▸ **EXERCISE DIRECTIONS**
Rewrite the text of the items below, replacing "Kakor" with "Cookies" and leaving everything else unchanged. Leave out the pictures.

***

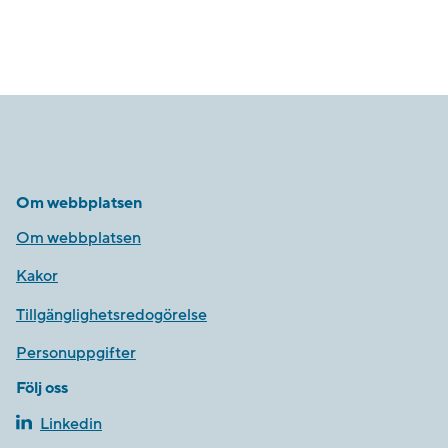
Om webbplatsen
Om webbplatsen
Kakor
Tillgänglighetsredogörelse
Personuppgifter
Följ oss
Linkedin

***

▸ **RESULT OF THIS TASK**
Om webbplatsen
Om webbplatsen
Cookies
Tillgänglighetsredogörelse
Personuppgifter
Följ oss
Linkedin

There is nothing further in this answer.